Task objective:
Please read the electromagnetism problem set below and say what volume charge density the sphere of radius R carries.

Excerpt to read:
________________________________________

Question

Question #50819

A)A sphere of radius R carries a charge of volume charge density p = cr, where c is a constant and r denotes the distance from the centre of the sphere. Calculate the total charge enclosed by the sphere and the electric field at points lying inside and outside the sphere. B) A dielectric object is placed in an electric field. The object becomes polarised and a large number of atomic /molecular dipoles in the object align in the direction of the applied electric field. Derive an expression for the electric field produced by this polarised dielectric at a point outside the dielectric object. C)Determine the magnitude of the pointing vector and the energy per unit time delivered to a wire of length L and cross-section A when electric current I flows in it.

Expert's answer

Answer on Question #50819-Physics-Electromagnetism

A) A sphere of radius R carries a charge of volume charge density $p = cr$ , where c is a constant and r denotes the distance from the center of the sphere. Calculate the total charge enclosed by the sphere and the electric field at points lying inside and outside the sphere.

B) A dielectric object is placed in an electric field. The object becomes polarized and a large number of atomic /molecular dipoles in the object align in the direction of the applied electric field. Derive an expression for the electric field produced by this polarized dielectric at a point outside the dielectric object.

________________________________________

Extracted material:
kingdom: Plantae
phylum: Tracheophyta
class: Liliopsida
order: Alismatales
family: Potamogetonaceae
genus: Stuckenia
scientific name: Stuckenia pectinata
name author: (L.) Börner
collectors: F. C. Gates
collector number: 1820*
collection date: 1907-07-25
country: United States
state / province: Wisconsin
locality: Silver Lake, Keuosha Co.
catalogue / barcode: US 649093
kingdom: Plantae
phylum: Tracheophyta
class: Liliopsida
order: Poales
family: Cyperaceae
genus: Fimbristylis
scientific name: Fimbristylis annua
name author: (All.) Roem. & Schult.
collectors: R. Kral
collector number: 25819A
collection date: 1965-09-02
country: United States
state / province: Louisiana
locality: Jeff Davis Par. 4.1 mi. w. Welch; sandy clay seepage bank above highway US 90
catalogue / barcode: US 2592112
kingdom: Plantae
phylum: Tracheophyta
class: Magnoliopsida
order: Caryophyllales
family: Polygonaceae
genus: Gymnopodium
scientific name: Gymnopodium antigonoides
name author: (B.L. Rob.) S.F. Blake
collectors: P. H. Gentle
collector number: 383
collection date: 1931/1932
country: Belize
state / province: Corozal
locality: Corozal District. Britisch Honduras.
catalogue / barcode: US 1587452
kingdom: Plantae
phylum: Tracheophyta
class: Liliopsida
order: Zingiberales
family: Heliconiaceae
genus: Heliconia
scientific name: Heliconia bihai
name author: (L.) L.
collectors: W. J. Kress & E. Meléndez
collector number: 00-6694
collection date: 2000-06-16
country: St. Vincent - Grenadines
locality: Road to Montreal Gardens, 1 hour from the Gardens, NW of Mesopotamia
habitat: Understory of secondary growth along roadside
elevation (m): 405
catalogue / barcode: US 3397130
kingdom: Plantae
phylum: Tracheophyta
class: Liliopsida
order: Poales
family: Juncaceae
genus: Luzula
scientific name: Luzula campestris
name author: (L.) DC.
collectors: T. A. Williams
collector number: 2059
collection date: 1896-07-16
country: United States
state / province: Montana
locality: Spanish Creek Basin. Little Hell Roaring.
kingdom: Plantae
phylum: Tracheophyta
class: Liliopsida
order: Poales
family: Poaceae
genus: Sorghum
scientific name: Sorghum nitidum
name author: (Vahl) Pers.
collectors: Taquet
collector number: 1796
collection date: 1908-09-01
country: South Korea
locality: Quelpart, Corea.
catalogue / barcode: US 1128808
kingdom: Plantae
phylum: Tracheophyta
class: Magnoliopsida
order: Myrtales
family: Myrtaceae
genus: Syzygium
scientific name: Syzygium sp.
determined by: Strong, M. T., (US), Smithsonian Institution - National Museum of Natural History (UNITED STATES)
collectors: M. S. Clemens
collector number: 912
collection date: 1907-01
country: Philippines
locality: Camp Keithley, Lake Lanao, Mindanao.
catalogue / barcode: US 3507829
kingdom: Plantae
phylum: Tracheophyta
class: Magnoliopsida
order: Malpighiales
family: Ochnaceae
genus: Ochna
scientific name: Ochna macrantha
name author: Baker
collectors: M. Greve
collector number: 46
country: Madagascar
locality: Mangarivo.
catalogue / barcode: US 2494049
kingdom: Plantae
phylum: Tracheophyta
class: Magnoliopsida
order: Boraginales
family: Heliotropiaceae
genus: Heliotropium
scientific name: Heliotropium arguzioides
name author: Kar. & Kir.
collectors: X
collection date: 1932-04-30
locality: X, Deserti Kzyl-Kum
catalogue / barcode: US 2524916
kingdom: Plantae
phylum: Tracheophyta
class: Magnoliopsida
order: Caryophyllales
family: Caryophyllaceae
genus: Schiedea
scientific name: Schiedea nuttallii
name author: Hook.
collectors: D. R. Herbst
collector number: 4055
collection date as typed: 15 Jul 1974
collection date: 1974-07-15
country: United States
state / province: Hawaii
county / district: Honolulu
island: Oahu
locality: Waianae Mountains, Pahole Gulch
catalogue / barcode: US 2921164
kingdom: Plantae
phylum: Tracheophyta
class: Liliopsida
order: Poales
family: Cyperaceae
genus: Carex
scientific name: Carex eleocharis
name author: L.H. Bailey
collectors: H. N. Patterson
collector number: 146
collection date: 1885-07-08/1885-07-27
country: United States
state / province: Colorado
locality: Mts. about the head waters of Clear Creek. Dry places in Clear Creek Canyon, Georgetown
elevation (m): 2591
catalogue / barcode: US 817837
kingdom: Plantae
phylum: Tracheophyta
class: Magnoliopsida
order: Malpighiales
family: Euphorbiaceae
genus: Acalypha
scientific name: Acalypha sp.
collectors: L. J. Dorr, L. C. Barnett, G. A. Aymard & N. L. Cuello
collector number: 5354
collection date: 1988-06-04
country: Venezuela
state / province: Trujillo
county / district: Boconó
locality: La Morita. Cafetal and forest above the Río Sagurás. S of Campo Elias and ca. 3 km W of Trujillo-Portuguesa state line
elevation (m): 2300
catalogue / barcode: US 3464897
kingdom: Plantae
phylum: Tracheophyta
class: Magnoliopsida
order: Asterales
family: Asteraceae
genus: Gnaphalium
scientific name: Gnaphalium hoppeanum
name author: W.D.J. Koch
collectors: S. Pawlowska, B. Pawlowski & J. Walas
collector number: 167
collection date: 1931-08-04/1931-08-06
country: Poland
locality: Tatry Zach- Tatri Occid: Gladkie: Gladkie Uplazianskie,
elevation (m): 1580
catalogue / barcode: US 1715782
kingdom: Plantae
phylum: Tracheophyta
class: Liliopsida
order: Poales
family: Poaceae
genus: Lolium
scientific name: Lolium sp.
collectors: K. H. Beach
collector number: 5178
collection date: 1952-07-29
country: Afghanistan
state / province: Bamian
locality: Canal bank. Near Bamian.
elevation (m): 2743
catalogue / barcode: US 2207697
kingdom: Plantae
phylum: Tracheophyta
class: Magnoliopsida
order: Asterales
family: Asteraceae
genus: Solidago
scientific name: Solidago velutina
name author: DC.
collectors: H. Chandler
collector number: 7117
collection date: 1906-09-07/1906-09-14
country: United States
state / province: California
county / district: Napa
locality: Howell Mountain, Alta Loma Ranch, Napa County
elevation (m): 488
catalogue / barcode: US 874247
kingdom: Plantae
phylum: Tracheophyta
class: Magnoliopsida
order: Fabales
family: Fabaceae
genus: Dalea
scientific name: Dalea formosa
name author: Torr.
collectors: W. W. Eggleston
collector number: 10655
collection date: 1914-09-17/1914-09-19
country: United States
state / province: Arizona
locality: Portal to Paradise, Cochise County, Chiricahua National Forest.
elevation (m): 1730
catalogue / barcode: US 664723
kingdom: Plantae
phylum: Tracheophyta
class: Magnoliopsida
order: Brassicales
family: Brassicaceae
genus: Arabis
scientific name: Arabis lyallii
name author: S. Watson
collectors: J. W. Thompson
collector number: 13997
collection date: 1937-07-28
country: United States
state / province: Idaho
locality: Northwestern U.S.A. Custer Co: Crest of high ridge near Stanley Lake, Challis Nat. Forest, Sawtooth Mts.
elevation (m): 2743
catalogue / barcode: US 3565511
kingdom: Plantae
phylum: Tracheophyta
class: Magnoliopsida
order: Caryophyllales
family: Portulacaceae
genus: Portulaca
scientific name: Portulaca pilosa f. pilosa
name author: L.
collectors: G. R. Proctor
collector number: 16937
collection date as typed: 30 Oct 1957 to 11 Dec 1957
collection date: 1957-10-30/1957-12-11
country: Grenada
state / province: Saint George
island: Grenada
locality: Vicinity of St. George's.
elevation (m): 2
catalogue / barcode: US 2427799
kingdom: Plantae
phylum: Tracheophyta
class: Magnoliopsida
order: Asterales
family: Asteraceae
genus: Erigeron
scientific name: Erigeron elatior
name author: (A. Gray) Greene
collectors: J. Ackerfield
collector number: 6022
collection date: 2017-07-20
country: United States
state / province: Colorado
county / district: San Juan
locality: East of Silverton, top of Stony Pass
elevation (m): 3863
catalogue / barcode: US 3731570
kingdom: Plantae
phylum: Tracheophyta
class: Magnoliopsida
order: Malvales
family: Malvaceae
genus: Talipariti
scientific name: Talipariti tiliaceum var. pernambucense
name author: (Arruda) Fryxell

________________________________________

Solution below:
p = cr, where c is a constant and r is the distance from the center of the sphere.